Au coin de la rue se pointe le museau inamical du 4×4 du professeur Dubbles, et juste derrière lui apparaît, pas plus amical, le véhicule de Conrad, le collaborateur de Dubbles …
– Votre expérience avec C1 tourne court, pas vrai, mon cher Dubbles ? Pas loin d’être une catastrophe ? Heureusement que ce vieux Conrad était là pour vous aider à ramener le fugitif au bercail, avant qu’il y ait trop de pub, Non ? Remarquez, les expériences qu’on fait sur soi-même, c’est toujours risqué, sans parler de la déon…
– Ca suffit, Conrad, ça vous va bien de me faire la leçon en déontologie, arrêtez ou je vous fais virer de ce labo…
– Remarquez, je vous admire, faire le père, ça a dû vous donner du mal ! On peut dire que vous n’avez pas le profil ! Vous deviez faire un père détestable !
– Le sale petit clone ! Il m’en a fait voir ! Mauvais sujet !
– Assurément, Dubbles, je vous comprends. Vous avez voulu créer un alter ego, vous avez produit un rebelle. Raté … Mais, soyons sérieux, il y a des décisions rapides à prendre. Qu’en fait-on maintenant qu’on a récupéré C1?
– Maintenant, mes enfants, dit Madame la Directrice, nous allons tous avoir une pensée pour Colin qui nous a quittés il y a quelques jours. Au vu de ses résultats très insuffisants – regard menaçant de la directrice sur l’assemblée anxieuse – son père l’a inscrit dans un autre établissement, d’un autre état. Alicia ! Un peu de tenue ! Calmez-vous, enfin !
– Dubbles, vous me voyez perplexe, pensez-vous vraiment qu’il sera facile de le garder en labo, comme au début de l’expérience ? Remarquez, il peut encore servir … Je me suis laissé dire que vous aviez des problèmes de santé, au fait, comment vont vos reins ?

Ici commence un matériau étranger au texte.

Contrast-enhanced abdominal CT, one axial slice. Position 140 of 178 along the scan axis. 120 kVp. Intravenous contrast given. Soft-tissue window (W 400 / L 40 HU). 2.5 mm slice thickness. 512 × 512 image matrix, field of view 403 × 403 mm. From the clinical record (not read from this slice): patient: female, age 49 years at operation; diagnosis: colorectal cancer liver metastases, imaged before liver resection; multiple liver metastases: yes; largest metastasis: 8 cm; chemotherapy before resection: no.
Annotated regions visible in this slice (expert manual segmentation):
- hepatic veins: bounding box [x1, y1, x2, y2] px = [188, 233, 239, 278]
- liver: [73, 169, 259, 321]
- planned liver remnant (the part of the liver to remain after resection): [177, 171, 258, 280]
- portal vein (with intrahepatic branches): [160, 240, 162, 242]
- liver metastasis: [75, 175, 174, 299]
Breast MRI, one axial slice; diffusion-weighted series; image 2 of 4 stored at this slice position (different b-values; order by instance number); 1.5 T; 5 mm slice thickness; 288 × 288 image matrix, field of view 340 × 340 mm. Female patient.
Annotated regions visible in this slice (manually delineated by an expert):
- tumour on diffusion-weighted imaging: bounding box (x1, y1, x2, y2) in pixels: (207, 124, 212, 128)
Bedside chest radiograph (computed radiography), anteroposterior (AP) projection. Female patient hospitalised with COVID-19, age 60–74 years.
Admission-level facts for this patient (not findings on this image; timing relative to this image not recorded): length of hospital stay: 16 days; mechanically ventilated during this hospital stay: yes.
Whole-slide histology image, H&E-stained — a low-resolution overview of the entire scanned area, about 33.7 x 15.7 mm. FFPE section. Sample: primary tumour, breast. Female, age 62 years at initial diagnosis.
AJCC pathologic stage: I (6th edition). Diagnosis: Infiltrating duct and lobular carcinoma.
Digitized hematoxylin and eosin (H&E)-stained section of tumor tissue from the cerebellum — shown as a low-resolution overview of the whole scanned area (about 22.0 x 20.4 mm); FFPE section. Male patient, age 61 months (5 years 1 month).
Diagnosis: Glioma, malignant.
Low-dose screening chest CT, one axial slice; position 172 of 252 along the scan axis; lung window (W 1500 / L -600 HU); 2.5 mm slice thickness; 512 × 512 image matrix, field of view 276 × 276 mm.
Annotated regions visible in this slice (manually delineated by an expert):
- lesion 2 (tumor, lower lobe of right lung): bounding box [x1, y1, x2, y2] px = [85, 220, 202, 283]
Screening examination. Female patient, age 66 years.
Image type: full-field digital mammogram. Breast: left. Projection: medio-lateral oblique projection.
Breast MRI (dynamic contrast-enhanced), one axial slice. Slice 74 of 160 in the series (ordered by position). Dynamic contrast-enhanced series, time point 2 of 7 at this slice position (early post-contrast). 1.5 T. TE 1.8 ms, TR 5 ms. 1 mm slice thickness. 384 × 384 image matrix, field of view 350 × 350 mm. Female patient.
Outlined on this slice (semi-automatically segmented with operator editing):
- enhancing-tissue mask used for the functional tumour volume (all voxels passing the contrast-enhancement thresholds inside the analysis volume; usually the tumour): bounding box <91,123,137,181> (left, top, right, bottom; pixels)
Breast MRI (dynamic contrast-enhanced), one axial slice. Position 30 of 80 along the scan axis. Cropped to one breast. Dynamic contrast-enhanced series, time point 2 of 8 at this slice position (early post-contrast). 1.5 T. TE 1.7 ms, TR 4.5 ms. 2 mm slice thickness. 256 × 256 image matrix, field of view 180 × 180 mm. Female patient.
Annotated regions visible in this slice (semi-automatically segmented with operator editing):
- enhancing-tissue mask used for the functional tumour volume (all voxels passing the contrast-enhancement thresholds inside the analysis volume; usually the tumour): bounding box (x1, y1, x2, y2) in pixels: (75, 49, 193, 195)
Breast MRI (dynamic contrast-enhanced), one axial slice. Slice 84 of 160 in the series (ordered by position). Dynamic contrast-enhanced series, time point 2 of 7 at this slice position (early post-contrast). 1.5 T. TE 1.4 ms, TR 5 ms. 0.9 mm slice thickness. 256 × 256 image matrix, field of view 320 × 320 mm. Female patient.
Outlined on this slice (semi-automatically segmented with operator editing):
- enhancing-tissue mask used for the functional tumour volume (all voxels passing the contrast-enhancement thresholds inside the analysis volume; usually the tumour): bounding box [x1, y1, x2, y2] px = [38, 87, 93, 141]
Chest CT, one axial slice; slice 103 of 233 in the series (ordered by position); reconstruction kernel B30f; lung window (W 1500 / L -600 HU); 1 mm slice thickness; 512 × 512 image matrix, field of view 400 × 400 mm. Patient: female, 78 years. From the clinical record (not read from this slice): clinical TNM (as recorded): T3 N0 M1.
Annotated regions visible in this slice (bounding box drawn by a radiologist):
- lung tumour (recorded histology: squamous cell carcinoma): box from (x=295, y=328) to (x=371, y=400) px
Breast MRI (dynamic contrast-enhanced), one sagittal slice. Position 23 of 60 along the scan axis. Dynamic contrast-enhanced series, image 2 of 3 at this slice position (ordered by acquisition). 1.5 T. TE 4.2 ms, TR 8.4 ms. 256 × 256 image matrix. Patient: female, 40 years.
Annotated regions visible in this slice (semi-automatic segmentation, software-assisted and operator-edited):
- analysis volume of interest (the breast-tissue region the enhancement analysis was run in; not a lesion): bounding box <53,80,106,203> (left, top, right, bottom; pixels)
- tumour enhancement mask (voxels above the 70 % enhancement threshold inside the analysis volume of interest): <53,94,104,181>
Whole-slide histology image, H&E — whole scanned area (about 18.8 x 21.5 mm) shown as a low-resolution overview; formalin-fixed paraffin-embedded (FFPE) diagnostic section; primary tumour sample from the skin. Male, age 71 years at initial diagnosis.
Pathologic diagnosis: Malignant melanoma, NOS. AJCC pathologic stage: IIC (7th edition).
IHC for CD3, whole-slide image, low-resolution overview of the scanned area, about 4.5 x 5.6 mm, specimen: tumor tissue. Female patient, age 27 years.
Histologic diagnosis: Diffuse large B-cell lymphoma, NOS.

– Assez de vos sarcasmes, Conrad, pas de temps à perdre, dites-vous bien que tout problème a une solution. Vous me connaissez, je suis opiniâtre et assez en forme pour tenter une nouvelle expérience.
– ….
– Accompagnez-moi plutôt au labo technique Surixclo : j’ai hâte de commencer à travailler sur C2, mon deuxième échantillon.